Parmi ces intranquilles, certains choisissent de rester vigilants, les pieds ancrés dans la terre et les mains fermement concentrées sur la fertilité des images qu’ils ont découvertes, la richesse des possibilités offertes par de nouveaux horizons. Pour eux, il n’y a pas de détour, mais une fidélité indéfectible. Ils sont des récidivistes nés, et le temps n’ôte rien à cette fidélité : au contraire, il la cultive, l’approfondit. Et de cet amour naît toujours une vie nouvelle.

Cependant, il y a les autres… Ceux qui se laissent engloutir par l’émerveillement du renouvellement infini des images, des métaphores fluides, des techniques séduisantes. Ils se laissent happés, jusqu’à l’ultime oubli, au-delà du retour possible. Ces artistes-là, rongés par un désir insatiable des arts humains, ne reviendront pas. Ils n’appartiennent pas à la lignée des récidivistes. Ils tombent, tout simplement, dans le piège de l’illusion du tout. Comme des jeunes « mourides », ils croient que pour appréhender le monde, il leur faut s’emparer de tout ce qui en fait partie. Ils multiplient les mouvements, et c’est là qu’ils se perdent, se persuadant que l’errance devient une fin en soi, une raison d’être artistique. Ainsi, ils passent leur temps à poursuivre l’horizon des genres, plutôt qu’à créer, ancrés dans un genre ou au sein d’une création. Et au bout de ce chemin sinueux, il y a un prophète ou un fou.

L’artiste intranquille, lui, aime travailler dans l’espace incertain, celui de l’intersection des formes et des pensées. C’est là qu’il érige son territoire, celui qu’il revendique comme un espace légitime. De cette « tiercéité » – une rencontre entre le monde des idées, celui de la matière et celui de la sensibilité – il forge sa nation.

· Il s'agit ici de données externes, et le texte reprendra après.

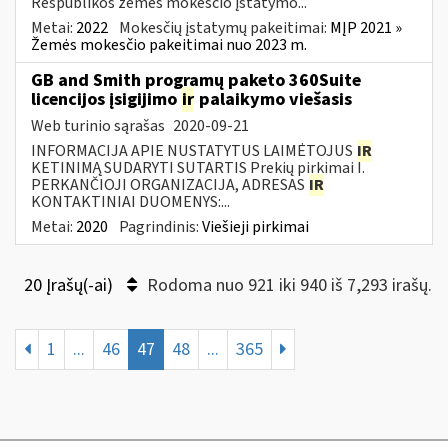
Respublikos žemės mokesčio įstatymo...
Metai:
2022
Mokesčių įstatymų pakeitimai:
MĮP 2021 »
Žemės mokesčio pakeitimai nuo 2023 m.
GB and Smith programų paketo 360Suite
licencijos įsigijimo
ir
palaikymo viešasis
Web turinio sąrašas
2020-09-21
INFORMACIJA APIE NUSTATYTUS LAIMĖTOJUS
IR
KETINIMĄ SUDARYTI SUTARTIS Prekių pirkimai I.
PERKANČIOJI ORGANIZACIJA, ADRESAS
IR
KONTAKTINIAI DUOMENYS:...
Metai:
2020
Pagrindinis:
Viešieji pirkimai
20 Įrašų(-ai)
Rodoma nuo 921 iki 940 iš 7,293 irašų.
1
...
46
47
48
...
365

Mais cette condition d’existence n’est viable que si elle repose sur un fondement aussi solide qu’indiscutable : l’artiste doit écrire. Oui, écrire. L’écriture, c’est l’art de mettre ses pensées en ordre, derrière les barreaux de l’alphabet. C’est formuler un propos, élaborer une thèse, une synthèse, une théorie… Car c’est par ces mots, cette réflexion structurée, qu’il devient un citoyen légitime de ce territoire. Les artistes intranquilles doivent écrire, car chaque nouvelle terre doit être gouvernée par ses propres lois.